CapitaLand Investment on Wednesday posted a 6 percent year-on-year rise in fee income for the first nine months of 2024, following the day-earlier announcement of S$261 million ($195.5 million) in fresh capital for the real estate fund manager’s Southeast Asia and India private vehicles.
Revenue related to fee income reached S$845 million in the year to date, up from S$799 million in the comparable period of 2023, Singapore-based CapitaLand Investment said in a business update. Real estate investment revenue eased 2 percent year-on-year to S$1.42 billion as the company continued to shift towards a greater contribution from fee income.
On Tuesday the firm introduced a new capital partner from Japan, shipping major Mitsui OSK Lines, which has committed S$130 million and S$131 million respectively to CapitaLand SEA Logistics Fund and CapitaLand India Growth Fund 2, making the latter investment via property unit Daibiru Corporation. The infusion will boost CSLF’s potential funds under management to S$1 billion and CIGF2’s FUM to more than S$1 billion.
“Our core markets of SEA and India have tremendous growth potential as rising urbanisation, supply chain rationalisation, and digitalisation continue to drive demand for assets such as logistics and business parks,” said Lee Chee Koon, CEO of SGX-listed CapitaLand Investment, which is controlled by state holding firm Temasek.
Powering Projects
CapitaLand Investment and Taiwan-based Ally Logistic Property joined forces with Thai developer Pruksa Holding to launch CSLF in 2022 with a target size of S$1 billion. The Southeast Asia warehouse fund is seeded with Omega 1 Bang Na, a greenfield built-to-suit logistics campus near Bangkok whose first phase is due for completion in 2026.
The 2 million square foot (185,806 square metre) project is expected to be Thailand’s largest standalone warehouse when finished. Mitsui OSK Lines holds a 32.5 percent stake in CSLF, which plans to accelerate its deployment across a range of greenfield and brownfield logistics investments, CapitaLand Investment said.
Daibiru’s investment in CIGF2 will see the real estate unit take a 25 percent effective stake in International Tech Park Chennai, Radial Road, a 2.6 million square foot campus catering to IT firms.

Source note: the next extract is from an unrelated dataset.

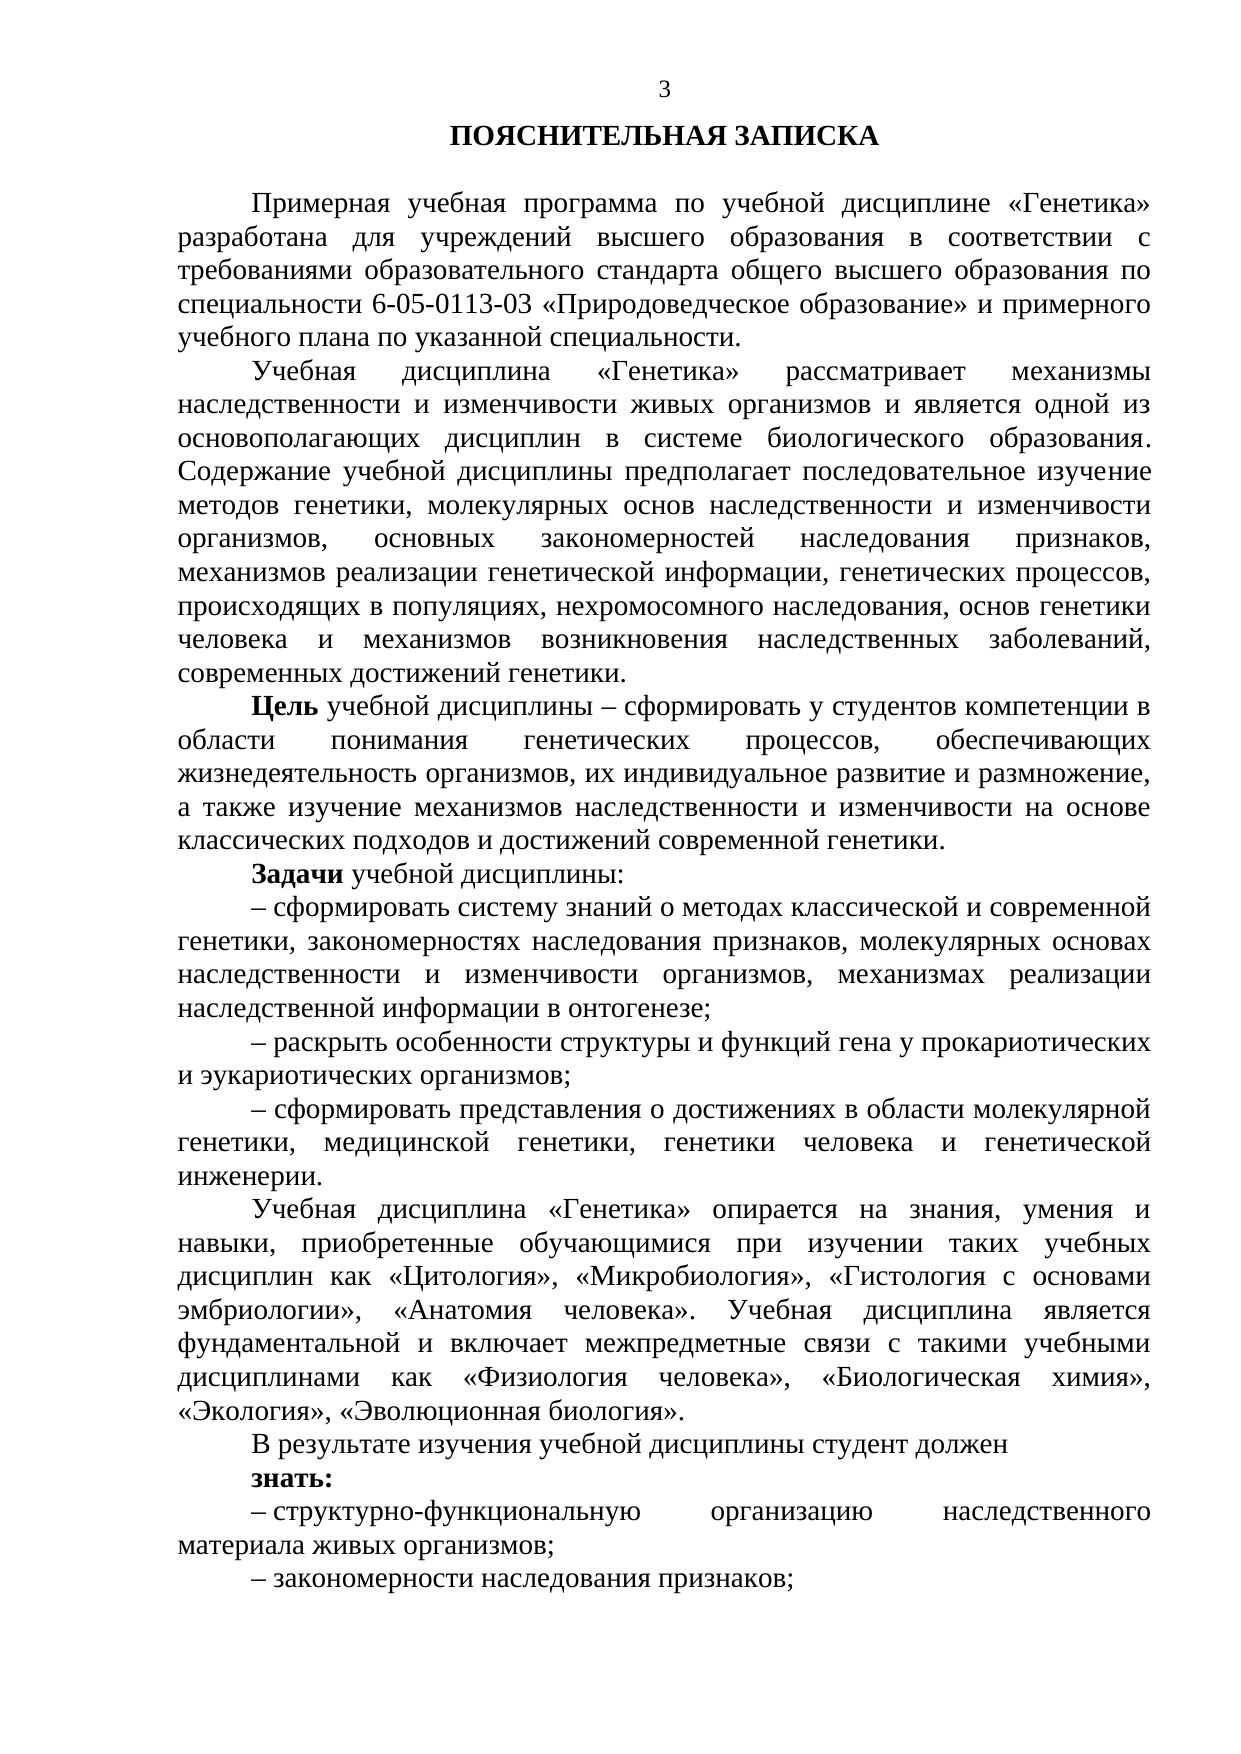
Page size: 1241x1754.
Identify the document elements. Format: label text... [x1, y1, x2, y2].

CapitaLand Investment continues to maintain a sponsor stake in both funds as part of its asset-light growth strategy, according to the firm.
The latest capital commitments mark the second closing of CSLF, bringing its total equity size to S$400 million, and the final closing of the S$525 million CIGF2.
Private Strategies Active
CapitaLand Investment’s private funds have committed more than S$2.1 billion in the year to date to a range of industrial, hospitality and office assets.
Those investments include the Core Logistics Japan Fund’s acquisitions of the Sagamihara Minami Hashimoto Logistics Centre in Greater Tokyo and the Ibaraki Saito Logistics Centre in Osaka, two operational properties with a combined gross floor area of 49,300 square metres (530,661 square feet).
The hospitality-focused CapitaLand Ascott Residence Asia Fund II acquired Lyf Shibuya Tokyo from the sponsor and a 50 percent interest in Lyf Bugis Singapore, with CapitaLand Wellness Fund buying the remaining half-stake.
The Korea Office Value-Add Fund picked up Golden Tower in Seoul’s Gangnam district from South Korea’s NPS for KRW 440.8 billion ($330 million). The strategy recently closed with a total equity commitment of KRW 200 billion.